(Saved data entries)
..............................

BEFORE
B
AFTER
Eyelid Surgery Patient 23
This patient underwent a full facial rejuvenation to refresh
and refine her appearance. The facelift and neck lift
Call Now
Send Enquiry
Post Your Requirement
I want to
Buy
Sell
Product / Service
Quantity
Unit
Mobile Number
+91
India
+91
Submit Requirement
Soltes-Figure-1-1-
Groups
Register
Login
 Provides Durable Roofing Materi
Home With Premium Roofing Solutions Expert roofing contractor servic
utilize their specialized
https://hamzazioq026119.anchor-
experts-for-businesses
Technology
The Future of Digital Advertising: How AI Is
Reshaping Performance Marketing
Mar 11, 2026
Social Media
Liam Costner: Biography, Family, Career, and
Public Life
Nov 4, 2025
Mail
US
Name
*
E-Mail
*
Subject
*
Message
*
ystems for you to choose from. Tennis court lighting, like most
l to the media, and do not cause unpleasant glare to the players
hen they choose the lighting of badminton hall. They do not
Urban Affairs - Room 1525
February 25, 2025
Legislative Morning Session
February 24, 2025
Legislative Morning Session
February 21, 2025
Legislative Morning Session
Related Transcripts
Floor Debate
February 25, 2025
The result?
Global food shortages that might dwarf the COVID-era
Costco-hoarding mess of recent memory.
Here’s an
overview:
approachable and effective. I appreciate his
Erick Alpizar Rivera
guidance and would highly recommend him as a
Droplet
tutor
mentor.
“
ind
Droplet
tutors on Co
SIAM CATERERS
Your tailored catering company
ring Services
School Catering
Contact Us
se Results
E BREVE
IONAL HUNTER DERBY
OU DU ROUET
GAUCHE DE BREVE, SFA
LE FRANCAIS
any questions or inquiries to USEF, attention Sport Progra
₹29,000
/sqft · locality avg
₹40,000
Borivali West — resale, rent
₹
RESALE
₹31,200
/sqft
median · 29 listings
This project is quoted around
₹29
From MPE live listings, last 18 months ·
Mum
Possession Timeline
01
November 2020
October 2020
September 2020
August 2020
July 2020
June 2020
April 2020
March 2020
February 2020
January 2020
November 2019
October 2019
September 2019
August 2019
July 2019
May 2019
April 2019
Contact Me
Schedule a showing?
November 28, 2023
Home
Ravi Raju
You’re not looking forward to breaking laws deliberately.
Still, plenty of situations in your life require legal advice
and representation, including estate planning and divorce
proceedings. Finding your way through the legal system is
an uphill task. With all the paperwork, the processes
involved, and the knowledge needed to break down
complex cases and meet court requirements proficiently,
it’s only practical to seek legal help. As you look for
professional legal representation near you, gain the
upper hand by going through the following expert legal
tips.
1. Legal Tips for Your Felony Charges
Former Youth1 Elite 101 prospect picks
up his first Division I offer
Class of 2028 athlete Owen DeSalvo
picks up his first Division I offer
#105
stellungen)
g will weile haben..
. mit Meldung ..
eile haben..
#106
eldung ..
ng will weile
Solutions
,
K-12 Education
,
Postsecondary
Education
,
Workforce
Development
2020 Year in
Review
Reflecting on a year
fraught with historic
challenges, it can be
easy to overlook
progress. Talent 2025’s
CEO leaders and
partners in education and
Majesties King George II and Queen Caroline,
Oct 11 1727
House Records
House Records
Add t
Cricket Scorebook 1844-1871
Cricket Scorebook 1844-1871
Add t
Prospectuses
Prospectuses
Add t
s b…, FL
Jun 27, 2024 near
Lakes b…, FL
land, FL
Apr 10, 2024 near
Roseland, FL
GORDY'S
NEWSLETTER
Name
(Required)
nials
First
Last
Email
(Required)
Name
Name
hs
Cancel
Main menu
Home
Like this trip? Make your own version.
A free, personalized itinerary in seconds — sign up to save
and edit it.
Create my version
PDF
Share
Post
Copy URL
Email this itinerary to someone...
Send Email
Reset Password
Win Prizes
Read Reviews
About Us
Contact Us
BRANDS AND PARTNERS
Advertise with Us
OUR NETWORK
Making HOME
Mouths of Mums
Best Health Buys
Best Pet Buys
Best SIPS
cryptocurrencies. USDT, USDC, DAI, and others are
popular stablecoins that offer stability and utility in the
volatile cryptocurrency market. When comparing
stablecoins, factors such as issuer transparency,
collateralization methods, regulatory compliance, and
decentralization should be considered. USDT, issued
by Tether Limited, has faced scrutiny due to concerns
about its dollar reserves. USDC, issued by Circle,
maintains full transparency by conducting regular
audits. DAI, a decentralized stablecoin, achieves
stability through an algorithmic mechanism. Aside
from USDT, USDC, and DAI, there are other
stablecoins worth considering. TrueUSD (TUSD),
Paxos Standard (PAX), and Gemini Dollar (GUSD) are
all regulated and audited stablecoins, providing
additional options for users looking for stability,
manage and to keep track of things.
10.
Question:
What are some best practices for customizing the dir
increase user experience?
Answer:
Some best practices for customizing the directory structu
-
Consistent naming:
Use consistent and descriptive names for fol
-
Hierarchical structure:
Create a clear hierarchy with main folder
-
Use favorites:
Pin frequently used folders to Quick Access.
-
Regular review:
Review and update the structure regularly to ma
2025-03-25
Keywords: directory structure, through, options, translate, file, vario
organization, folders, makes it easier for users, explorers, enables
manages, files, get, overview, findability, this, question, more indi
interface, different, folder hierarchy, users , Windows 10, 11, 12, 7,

..............................

▶ [TO DO] Edit the records above by replacing "Legislative Morning Session" with "Legislative Evening Session" wherever it occurs, and reproduce all the lines with nothing else changed.

▶ [WORKED SOLUTION]
BEFORE
B
AFTER
Eyelid Surgery Patient 23
This patient underwent a full facial rejuvenation to refresh
and refine her appearance. The facelift and neck lift
Call Now
Send Enquiry
Post Your Requirement
I want to
Buy
Sell
Product / Service
Quantity
Unit
Mobile Number
+91
India
+91
Submit Requirement
Soltes-Figure-1-1-
Groups
Register
Login
 Provides Durable Roofing Materi
Home With Premium Roofing Solutions Expert roofing contractor servic
utilize their specialized
https://hamzazioq026119.anchor-
experts-for-businesses
Technology
The Future of Digital Advertising: How AI Is
Reshaping Performance Marketing
Mar 11, 2026
Social Media
Liam Costner: Biography, Family, Career, and
Public Life
Nov 4, 2025
Mail
US
Name
*
E-Mail
*
Subject
*
Message
*
ystems for you to choose from. Tennis court lighting, like most
l to the media, and do not cause unpleasant glare to the players
hen they choose the lighting of badminton hall. They do not
Urban Affairs - Room 1525
February 25, 2025
Legislative Evening Session
February 24, 2025
Legislative Evening Session
February 21, 2025
Legislative Evening Session
Related Transcripts
Floor Debate
February 25, 2025
The result?
Global food shortages that might dwarf the COVID-era
Costco-hoarding mess of recent memory.
Here’s an
overview:
approachable and effective. I appreciate his
Erick Alpizar Rivera
guidance and would highly recommend him as a
Droplet
tutor
mentor.
“
ind
Droplet
tutors on Co
SIAM CATERERS
Your tailored catering company
ring Services
School Catering
Contact Us
se Results
E BREVE
IONAL HUNTER DERBY
OU DU ROUET
GAUCHE DE BREVE, SFA
LE FRANCAIS
any questions or inquiries to USEF, attention Sport Progra
₹29,000
/sqft · locality avg
₹40,000
Borivali West — resale, rent
₹
RESALE
₹31,200
/sqft
median · 29 listings
This project is quoted around
₹29
From MPE live listings, last 18 months ·
Mum
Possession Timeline
01
November 2020
October 2020
September 2020
August 2020
July 2020
June 2020
April 2020
March 2020
February 2020
January 2020
November 2019
October 2019
September 2019
August 2019
July 2019
May 2019
April 2019
Contact Me
Schedule a showing?
November 28, 2023
Home
Ravi Raju
You’re not looking forward to breaking laws deliberately.
Still, plenty of situations in your life require legal advice
and representation, including estate planning and divorce
proceedings. Finding your way through the legal system is
an uphill task. With all the paperwork, the processes
involved, and the knowledge needed to break down
complex cases and meet court requirements proficiently,
it’s only practical to seek legal help. As you look for
professional legal representation near you, gain the
upper hand by going through the following expert legal
tips.
1. Legal Tips for Your Felony Charges
Former Youth1 Elite 101 prospect picks
up his first Division I offer
Class of 2028 athlete Owen DeSalvo
picks up his first Division I offer
#105
stellungen)
g will weile haben..
. mit Meldung ..
eile haben..
#106
eldung ..
ng will weile
Solutions
,
K-12 Education
,
Postsecondary
Education
,
Workforce
Development
2020 Year in
Review
Reflecting on a year
fraught with historic
challenges, it can be
easy to overlook
progress. Talent 2025’s
CEO leaders and
partners in education and
Majesties King George II and Queen Caroline,
Oct 11 1727
House Records
House Records
Add t
Cricket Scorebook 1844-1871
Cricket Scorebook 1844-1871
Add t
Prospectuses
Prospectuses
Add t
s b…, FL
Jun 27, 2024 near
Lakes b…, FL
land, FL
Apr 10, 2024 near
Roseland, FL
GORDY'S
NEWSLETTER
Name
(Required)
nials
First
Last
Email
(Required)
Name
Name
hs
Cancel
Main menu
Home
Like this trip? Make your own version.
A free, personalized itinerary in seconds — sign up to save
and edit it.
Create my version
PDF
Share
Post
Copy URL
Email this itinerary to someone...
Send Email
Reset Password
Win Prizes
Read Reviews
About Us
Contact Us
BRANDS AND PARTNERS
Advertise with Us
OUR NETWORK
Making HOME
Mouths of Mums
Best Health Buys
Best Pet Buys
Best SIPS
cryptocurrencies. USDT, USDC, DAI, and others are
popular stablecoins that offer stability and utility in the
volatile cryptocurrency market. When comparing
stablecoins, factors such as issuer transparency,
collateralization methods, regulatory compliance, and
decentralization should be considered. USDT, issued
by Tether Limited, has faced scrutiny due to concerns
about its dollar reserves. USDC, issued by Circle,
maintains full transparency by conducting regular
audits. DAI, a decentralized stablecoin, achieves
stability through an algorithmic mechanism. Aside
from USDT, USDC, and DAI, there are other
stablecoins worth considering. TrueUSD (TUSD),
Paxos Standard (PAX), and Gemini Dollar (GUSD) are
all regulated and audited stablecoins, providing
additional options for users looking for stability,
manage and to keep track of things.
10.
Question:
What are some best practices for customizing the dir
increase user experience?
Answer:
Some best practices for customizing the directory structu
-
Consistent naming:
Use consistent and descriptive names for fol
-
Hierarchical structure:
Create a clear hierarchy with main folder
-
Use favorites:
Pin frequently used folders to Quick Access.
-
Regular review:
Review and update the structure regularly to ma
2025-03-25
Keywords: directory structure, through, options, translate, file, vario
organization, folders, makes it easier for users, explorers, enables
manages, files, get, overview, findability, this, question, more indi
interface, different, folder hierarchy, users , Windows 10, 11, 12, 7,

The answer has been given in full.